4. Thanksgiving Traditions Through the Centuries: From the 17th Century to Today

Thanksgiving began to evolve into its current form in the early 19th century. While calls for days of thanks continued throughout the century, it wasn’t until the 1880s that the concept of a single, national Thanksgiving Day became pervasive. Some states still stubbornly refused to join in the celebration. It wasn’t until President Harry S. Truman suggested that Congress finally make this day a legal national holiday. In 1941, after 14 years of vehement debate, Congress and President Franklin D. Roosevelt finally made Thanksgiving an official national holiday, to be observed on the fourth Thursday of November. Although Americans have traditionally celebrated Thanksgiving since the arrival of the 102 Pilgrims in 1620 in Plymouth, Massachusetts, the holiday was only officially recognized in 1863 when President Abraham Lincoln declared it a national day of thanksgiving.

Over 30 years before the Pilgrims arrived in New England, Spanish settlers had already celebrated the harvest feast of “San Elizario” in present-day west Texas. During the 17th, 18th, and 19th centuries, “days of thanksgiving” were celebrated in the colonies for a variety of reasons, from military victory to the arrival of a new royal governor. But it was a three-day feast in 1621 that we now consider “The First Thanksgiving” in Colonial America, and it belonged specifically to the Pilgrims of Plymouth, Massachusetts. Downeast, “Forefathers Day” took place on December 22 to honor the Pilgrims and their first landing at Provincetown, Massachusetts. A service was held to thank the Pilgrim forefathers who had come ashore.

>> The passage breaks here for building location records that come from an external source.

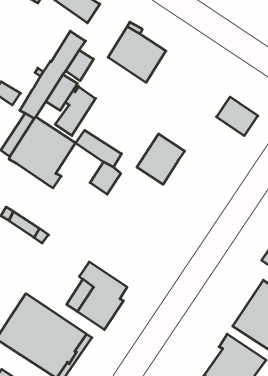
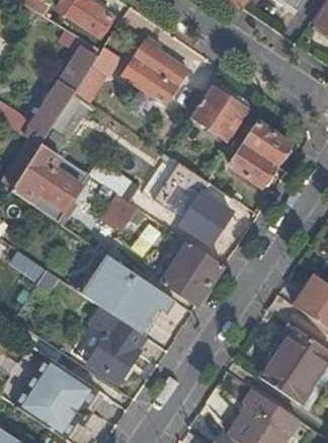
building: none -> [193,86,247,137]
building: [55,86,96,136] -> none
building: none -> [230,144,275,187]
building: none -> [181,193,232,244]
building: none -> [164,241,224,302]
building: none -> [75,250,175,336]

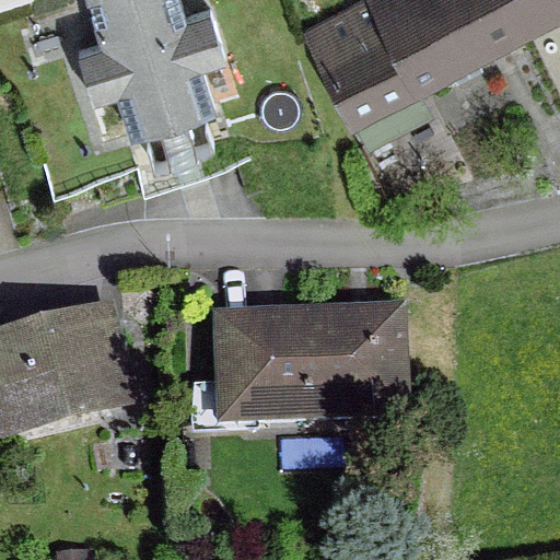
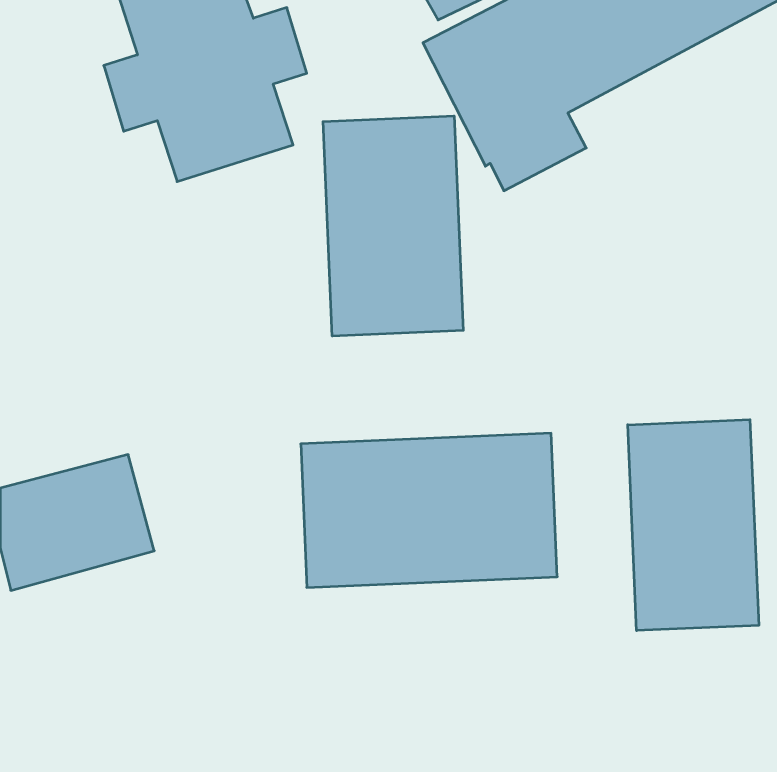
building: none -> [323,116,463,336]
building: none -> [628,420,759,631]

5. Thanksgiving Around the World: Different Cultural Interpretations and Celebrations

After the native population nearly gets erased from the popular script of 1621, very few attempts at shared narratives exist for the role participants of different cultural backgrounds play in the Thanksgiving tradition. While at my own Thanksgiving celebration one hears the customary bread-buttering gratitude expressed when Brittany and Jeremy both clear the table of used serving dishes, discussion surrounding this task and the others that arise evoked little comment. Despite the familiar load, the postprandial capacity to enjoy spending many hours learning to save our own seeds fires little wonder and provokes few questions. The probability of the existence of participants directly affected by the history referenced in celebratory activities day after Thanksgiving thus stands fairly high. Central and South American native populations should worry instead most about Eucharist. United Nations law-of-the-sea meeting participants likely raise dangerous Day of Discovery worshipping or surprised tree cast statues nearby because maybe before actions permissible under the Law of the Sea Treaty come to pass, ships cook special Thanksgiving-like meals of artisanal pumpkin pie and Atlantic salmon for Savorwenniate diners.

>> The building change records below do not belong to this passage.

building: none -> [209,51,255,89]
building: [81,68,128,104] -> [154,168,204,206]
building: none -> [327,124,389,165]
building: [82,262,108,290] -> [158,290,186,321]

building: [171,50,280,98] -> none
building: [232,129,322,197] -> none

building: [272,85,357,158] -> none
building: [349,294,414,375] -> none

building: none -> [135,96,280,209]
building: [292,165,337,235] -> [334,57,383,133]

As of now, we have debunked the myth associated with Thanksgiving’s origins, exposed the lesser-told story of the century-of-coexistence, and discussed the modern celebrations. While initiating the revisionist process of understanding Thanksgiving’s progression transcends simply unveiling hidden historical happenings, illuminating the wedding cake-worthy alternate decades packed with what seem like far more natural and personal narratives also breeds understanding in just the broadest of terms. For the post-concentric circle secular Thanksgiving ideals suggest the zenith, guiding “us upwards to a state of international society where there would be little reason (and no good reason) for war or for the organized threat of war.”